■ Условие задачи ■
Напишите продолжение отрывка о Ленине и Ганди, начав сразу после его последней фразы.

■ Фрагмент документа ■
Итак, вышел Ленин из блокады, а в ЦК готовятся к заседанию 2-го съезда Советов. Гениальна политическая идея Троцкого, соединить съезд с восстанием в Петрограде. По вопросу о земле – это, кстати, еще мы раскопали в нашем секторе – доклад сперва поручают делать Ларину и Милютину. Грех покойников обижать, но я легко представляю этих догматиков, особенно сумасшедшего Ларина. Что они от имени РСДРП(б) предложат мужицкой России? Какие-то совхозы! Но в последний момент появился Ленин, и вопрос о докладчике отпал: о земле вправе выступить только он, это ясно всем. Ленин идет к трибуне – он совершенно не готов! Тогда он просто достает из кармана эсеровский наказ о земле, добавив к нему пару вступительных фраз, его зачитывает – и все! Игра сыграна. Программой большевиков стал наказ мужиков-эсеров – а в Советской России появился мужицкий царь.
Ну а если б Ленин еще день пересидел в подполье и эти двое ортодоксов выступили с национализаторской программой РСДРП(б)? На этом для Ленина и большевиков все бы кончилось. Вот что такое история: встреча несовместимых. Историческое начинается там, где вещи, доселе не совместные, оказываются совмещены! Таинственная вещь, но если этого не понять, не занимайтесь историей.
В момент, когда несовместимое станет совмещено, является харизматический лидер. Человек, который извлек из кармана чужой наказ и объявил его всей России как программу советской власти. Совпадающую с политической монополией большевиков.
– Да, случай красив. Но согласись, что случай чертовски кровав. Махатма Ганди этого не одобрит.
– Но почему? Почему? Ленина и Ганди роднит спонтанность главного хода и немыслимость выбранных средств. Плюс интуиция Мира в рамках локальных задач.
Известнейший случай 1930 года. Индийский национальный конгресс в противоборстве с Англией зашел в тупик – лидеры в тюрьме, мирные средства исчерпаны. Радикалы берут верх, ради независимости прибегая к самым свирепым действиям. Тогда Ганди идет к берегу моря и начинает выпаривать соль. Призвав народ Индии делать то же – не покупать соль и не платить налогов британской короне.

■ Записи набора данных ■
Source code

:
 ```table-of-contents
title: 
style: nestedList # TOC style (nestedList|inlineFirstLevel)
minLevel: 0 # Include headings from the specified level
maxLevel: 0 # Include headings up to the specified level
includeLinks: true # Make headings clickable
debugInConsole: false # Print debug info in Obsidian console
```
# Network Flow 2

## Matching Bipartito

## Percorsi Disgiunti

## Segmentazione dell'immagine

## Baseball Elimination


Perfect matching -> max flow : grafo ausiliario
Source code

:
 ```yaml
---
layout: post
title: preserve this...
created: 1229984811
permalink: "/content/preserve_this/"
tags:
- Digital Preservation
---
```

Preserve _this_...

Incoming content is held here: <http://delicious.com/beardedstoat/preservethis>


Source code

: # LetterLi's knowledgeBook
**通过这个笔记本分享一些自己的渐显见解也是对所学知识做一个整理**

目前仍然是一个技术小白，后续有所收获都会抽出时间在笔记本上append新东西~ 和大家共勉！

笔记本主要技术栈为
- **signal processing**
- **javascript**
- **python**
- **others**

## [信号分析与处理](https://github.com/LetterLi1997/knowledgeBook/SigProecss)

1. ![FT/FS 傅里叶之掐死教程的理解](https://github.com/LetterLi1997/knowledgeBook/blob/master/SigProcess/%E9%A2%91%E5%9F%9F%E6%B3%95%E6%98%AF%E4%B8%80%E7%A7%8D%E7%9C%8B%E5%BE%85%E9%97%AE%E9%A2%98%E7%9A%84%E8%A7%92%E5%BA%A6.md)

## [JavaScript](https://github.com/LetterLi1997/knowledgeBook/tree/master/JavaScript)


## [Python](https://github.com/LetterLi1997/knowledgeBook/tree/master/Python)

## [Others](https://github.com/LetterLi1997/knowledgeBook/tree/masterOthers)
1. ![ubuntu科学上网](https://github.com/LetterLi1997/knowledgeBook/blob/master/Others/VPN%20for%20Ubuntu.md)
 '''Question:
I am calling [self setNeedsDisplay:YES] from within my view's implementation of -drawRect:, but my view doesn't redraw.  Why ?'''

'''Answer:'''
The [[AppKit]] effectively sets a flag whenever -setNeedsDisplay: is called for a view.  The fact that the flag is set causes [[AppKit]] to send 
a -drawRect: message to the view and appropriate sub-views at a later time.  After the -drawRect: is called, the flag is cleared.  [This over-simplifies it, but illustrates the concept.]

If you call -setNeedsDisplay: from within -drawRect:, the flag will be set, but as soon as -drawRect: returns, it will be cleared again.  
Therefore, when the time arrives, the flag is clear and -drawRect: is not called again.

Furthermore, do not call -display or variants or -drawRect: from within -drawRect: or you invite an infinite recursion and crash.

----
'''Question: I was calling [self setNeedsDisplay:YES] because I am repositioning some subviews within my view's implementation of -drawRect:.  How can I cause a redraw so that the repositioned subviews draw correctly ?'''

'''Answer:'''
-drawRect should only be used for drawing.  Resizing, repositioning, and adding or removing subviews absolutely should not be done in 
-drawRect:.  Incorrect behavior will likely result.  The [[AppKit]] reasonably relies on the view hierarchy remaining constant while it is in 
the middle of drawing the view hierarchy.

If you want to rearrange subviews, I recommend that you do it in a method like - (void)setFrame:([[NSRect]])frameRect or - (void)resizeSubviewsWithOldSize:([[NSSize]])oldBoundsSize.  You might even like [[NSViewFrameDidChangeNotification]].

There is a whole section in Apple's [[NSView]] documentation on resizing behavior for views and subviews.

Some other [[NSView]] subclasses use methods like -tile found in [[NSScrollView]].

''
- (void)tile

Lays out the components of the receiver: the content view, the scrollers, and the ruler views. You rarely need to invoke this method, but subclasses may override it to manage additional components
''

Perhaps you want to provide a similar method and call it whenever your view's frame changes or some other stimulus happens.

■ Ответ к задаче ■
Ганди, нашедший непрямой ослепительный выход из плохой ситуации, подобен Ленину осенью 1917 года. Россия уже перестала существовать. Власть и фронт рушились, мужик на селе озверел и никого не слушал. Ленин, который просто взял наказ о Черном переделе и озаглавил его «Декрет о земле», – чем не Ганди, выпаривающий морскую соль?
Теперь погляди на результат. Разве результат Ганди не страшен? Миллионы убитых в резне, разделившийся Индостан и его собственная гибель разве не доказательства его поражения? Разве финал Ганди не сопоставим с мучительным финалом Ленина, потерявшего власть над ходом вещей, который он начал? Исторический деятель вымеряется не тем, что опередил время, – иногда ему лучше отстать.
В случайный момент он улавливает единственное, немыслимое средство, чтоб двинуть к цели массу слепо возмущенных людей. Обратив слепоту в сообразное их умам действие. В эти минуты лидер воплощает собой историю. Таков Ленин в октябре, таким был Ганди. Но деятель измеряется не только звездными часами, но и в равной мере – поражениями. Опыт поражений – великое наследие людей. И в наследии Ленина для меня наиболее интересен интеллектуальный опыт поражения.